Zusammenfassung
Hintergrund
Studien zeigen, dass Kindesmisshandlung in Deutschland häufig ist. Auch im Gesundheitssystem ergeben sich Handlungsimplikationen insbesondere im Hinblick auf das Erkennen von Hinweisen auf Misshandlung sowie die Einleitung von Hilfen. In der Primärversorgung tätigen Ärzt:innen kommt hierbei eine wichtige Schlüsselfunktion zu.
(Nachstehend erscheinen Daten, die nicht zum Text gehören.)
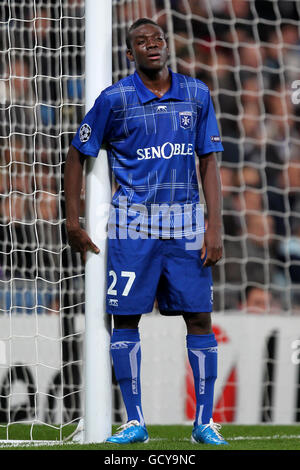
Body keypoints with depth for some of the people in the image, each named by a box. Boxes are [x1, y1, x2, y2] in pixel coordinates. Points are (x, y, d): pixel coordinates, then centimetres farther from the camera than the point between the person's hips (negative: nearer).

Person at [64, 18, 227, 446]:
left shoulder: (196, 95, 6)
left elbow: (209, 163, 7)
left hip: (186, 222, 2)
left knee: (200, 318, -1)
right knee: (126, 318, -1)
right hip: (133, 222, -2)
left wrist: (215, 227, -1)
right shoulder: (114, 99, -1)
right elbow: (77, 156, 7)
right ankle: (135, 422, 7)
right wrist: (72, 222, 3)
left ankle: (205, 422, 6)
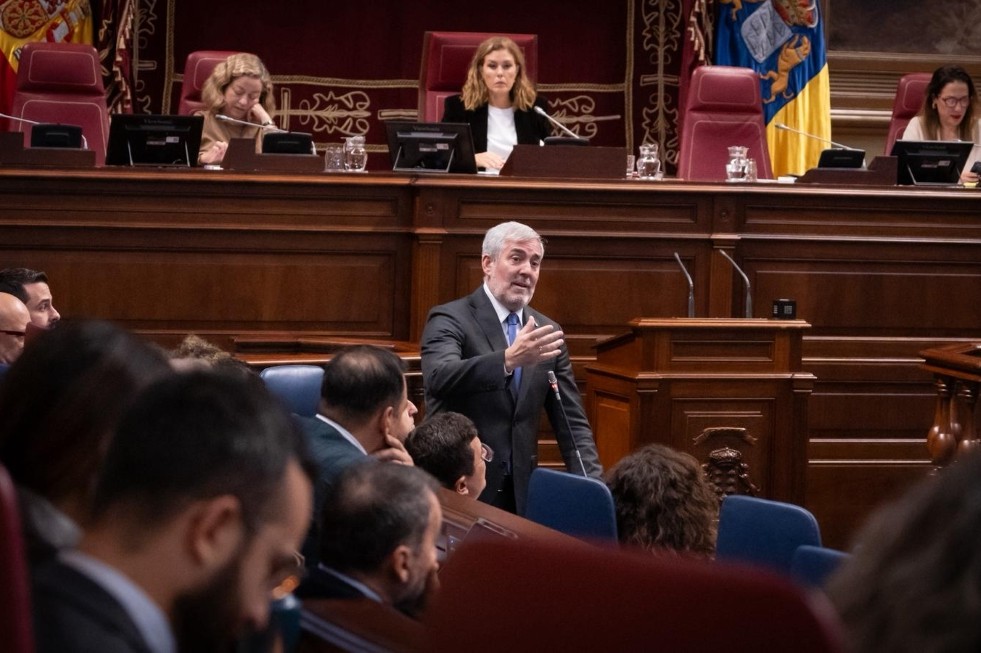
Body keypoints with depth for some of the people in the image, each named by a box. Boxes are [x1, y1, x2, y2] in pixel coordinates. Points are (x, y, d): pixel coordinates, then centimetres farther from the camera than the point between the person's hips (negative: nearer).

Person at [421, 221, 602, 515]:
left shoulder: (547, 333, 10)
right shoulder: (450, 319, -7)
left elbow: (572, 421, 9)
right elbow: (439, 378, -27)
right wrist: (509, 359, -41)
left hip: (521, 492, 5)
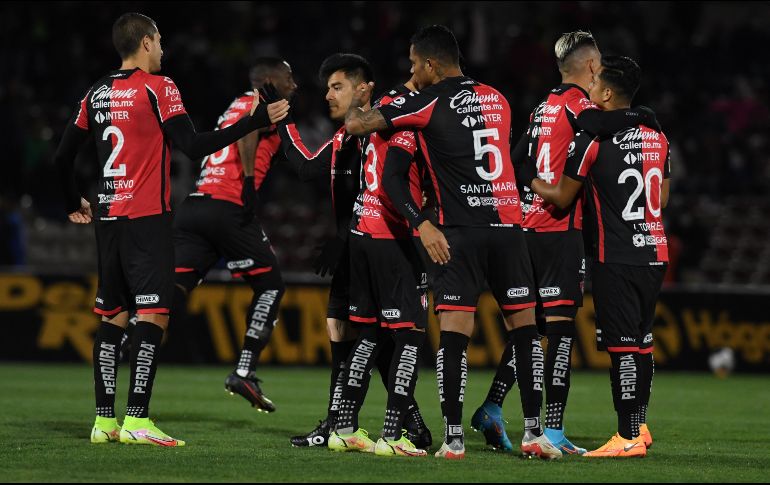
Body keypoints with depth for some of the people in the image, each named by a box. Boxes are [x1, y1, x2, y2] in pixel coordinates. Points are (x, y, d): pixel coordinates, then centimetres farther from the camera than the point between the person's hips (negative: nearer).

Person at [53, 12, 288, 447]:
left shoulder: (97, 94, 12)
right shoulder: (158, 88, -7)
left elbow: (63, 157, 17)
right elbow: (195, 146, -13)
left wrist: (74, 204, 32)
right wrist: (256, 121, -9)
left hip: (108, 217, 7)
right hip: (147, 217, -7)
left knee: (113, 316, 11)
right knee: (153, 315, -8)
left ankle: (104, 420, 9)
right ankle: (137, 419, -16)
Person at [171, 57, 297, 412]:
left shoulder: (233, 107, 28)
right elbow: (247, 134, -17)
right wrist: (249, 183, -19)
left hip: (192, 207, 7)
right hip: (228, 207, -7)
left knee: (173, 292, -2)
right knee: (270, 286, 10)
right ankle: (244, 374, 4)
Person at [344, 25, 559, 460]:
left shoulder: (427, 103, -2)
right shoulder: (497, 99, 15)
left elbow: (355, 125, -1)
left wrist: (357, 101, 23)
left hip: (461, 230, -4)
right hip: (509, 223, 4)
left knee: (455, 333, -4)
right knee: (525, 327, 9)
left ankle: (453, 438, -8)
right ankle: (534, 432, 7)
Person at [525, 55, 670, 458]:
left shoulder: (592, 141, -11)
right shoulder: (657, 138, 9)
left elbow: (562, 198, -3)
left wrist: (530, 179, 14)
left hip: (616, 259, -7)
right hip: (655, 254, 7)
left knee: (622, 345, -5)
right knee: (642, 341, 14)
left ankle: (628, 437, -5)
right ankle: (639, 426, 20)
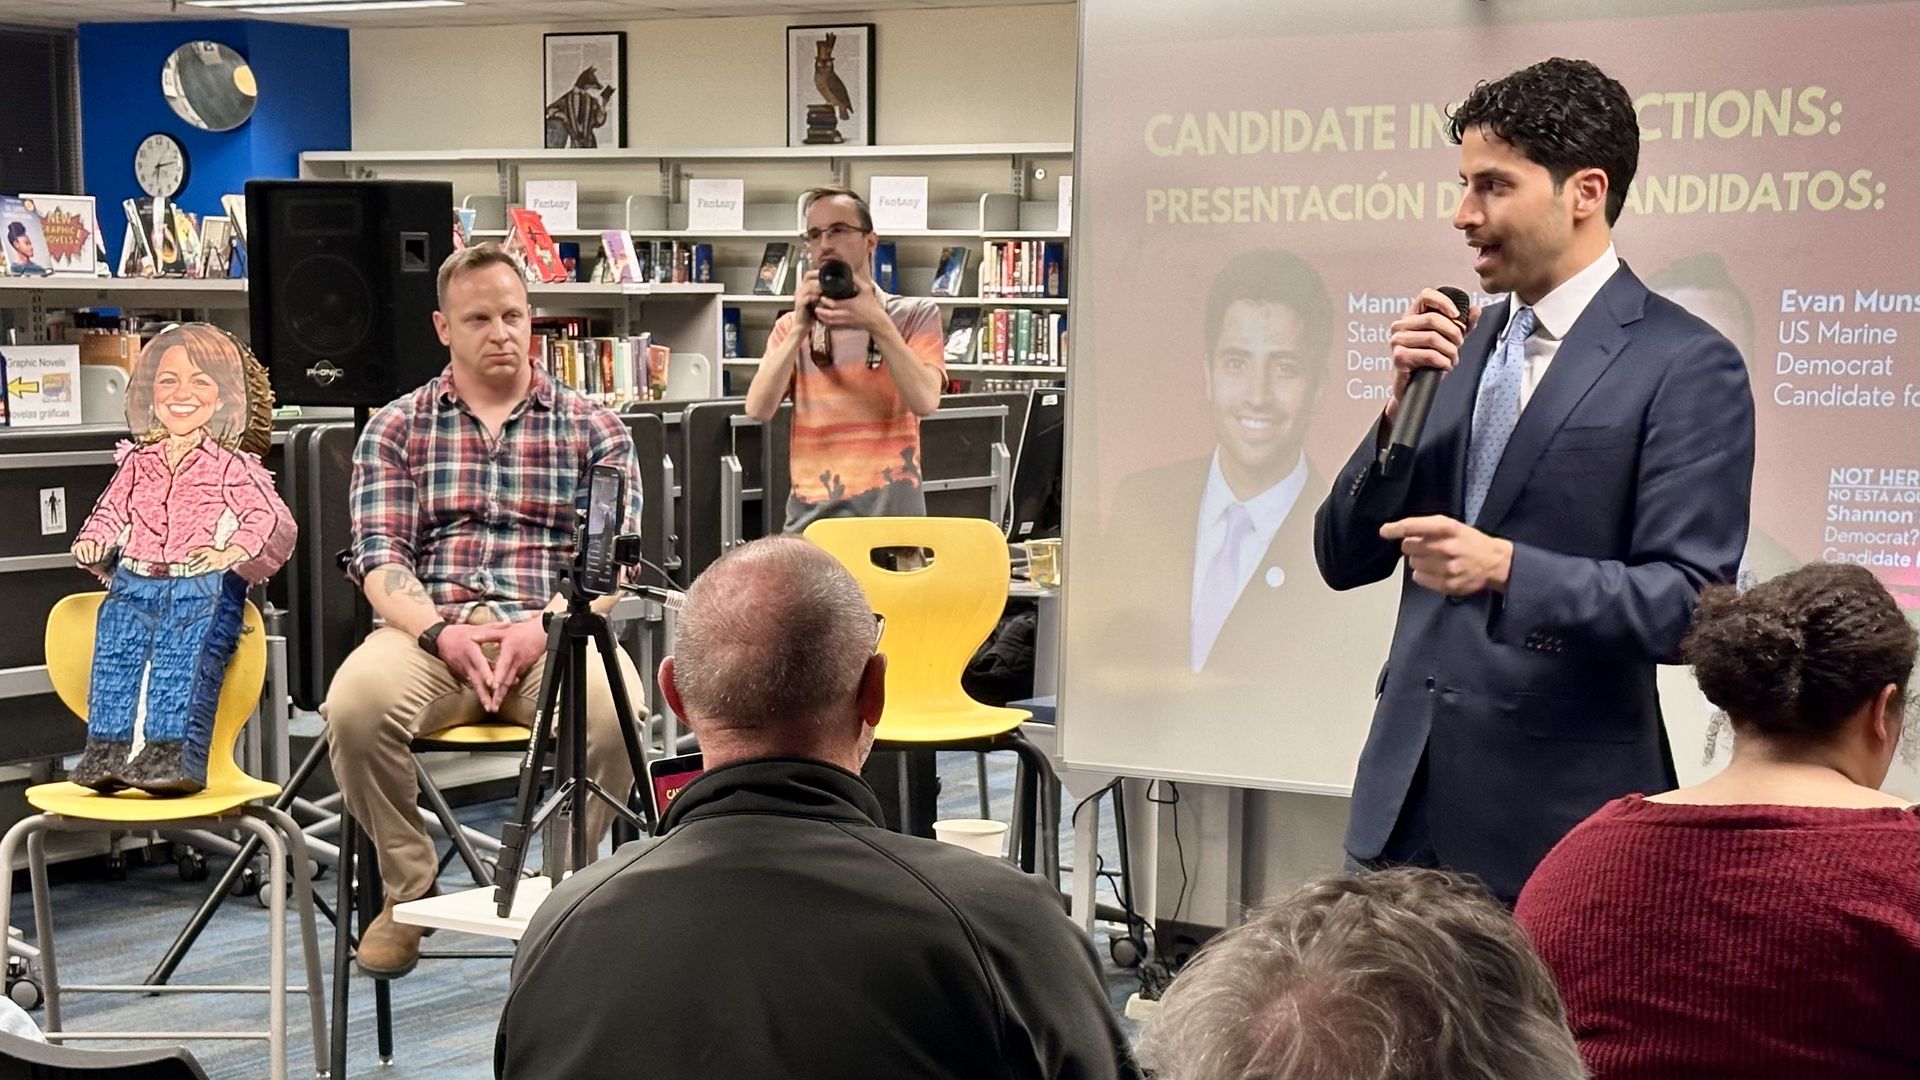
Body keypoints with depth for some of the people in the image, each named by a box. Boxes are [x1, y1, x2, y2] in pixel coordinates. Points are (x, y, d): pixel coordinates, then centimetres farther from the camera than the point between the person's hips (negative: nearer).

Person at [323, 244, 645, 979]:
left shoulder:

Ziel dieser Arbeit ist es, Awareness, Kompetenzerleben und Fortbildungsbedarfe bezüglicher dieser Thematik bei in Deutschland hausärztlich tätigen Ärzt:innen zu beschreiben.
Material und Methoden
Deskriptive Beschreibung der Daten der Medizinischen Kinderschutzhotline von Telefonanrufen (N = 59) aus dem hausärztlichen und ambulanten internistischen Feld im Zeitraum von Juli 2017 bis Dezember 2021. Zudem erfolgte die qualitative Auswertung von semistrukturierten Interviews mit 15 hausärztlich tätigen Ärzt:innen, die im Rahmen eines Needs-Assessments zur Vorbereitung der Entwicklung eines E‑Learning-Curriculums für hausärztlich tätige Ärzt:innen zu psychosozialen Themen erfolgten.
Ergebnisse
In den Daten der Medizinischen Kinderschutzhotline zeigte sich eine bislang geringe Anzahl von Anrufen aus dem hausärztlichen Feld. Beratungsanliegen bezogen sich insbesondere auf das weitere Vorgehen im Jugendhilfekontext, vorliegende Befunde und Gesprächsführung. Unter den Befragten des Needs-Assessments bildeten sich unter den Interviewten bislang wenig Berührungspunkte mit dem Thema ab, jedoch wurden Unsicherheiten u. a. im Hinblick auf das Erkennen von Kinderschutzfällen und die Gesprächsführung genannt.
Diskussion
Grundsätzlich scheint eine bislang eher moderate Awareness bezüglich möglicher Kinderschutzfälle im hausärztlichen Behandlungskontext zu bestehen. Die Beratungsanliegen bei der Medizinischen Kinderschutzhotline ähnelten den Herausforderungen und Unsicherheiten, die sich aus den qualitativen Interviews ableiten ließen. Die Forschungsergebnisse deuten darauf hin, dass in der Primärversorgung Schulungsbedarf in Bezug auf das Erkennen kinderschutzrelevanter Problemlagen und das Einleiten erster weiterführender Schritte besteht.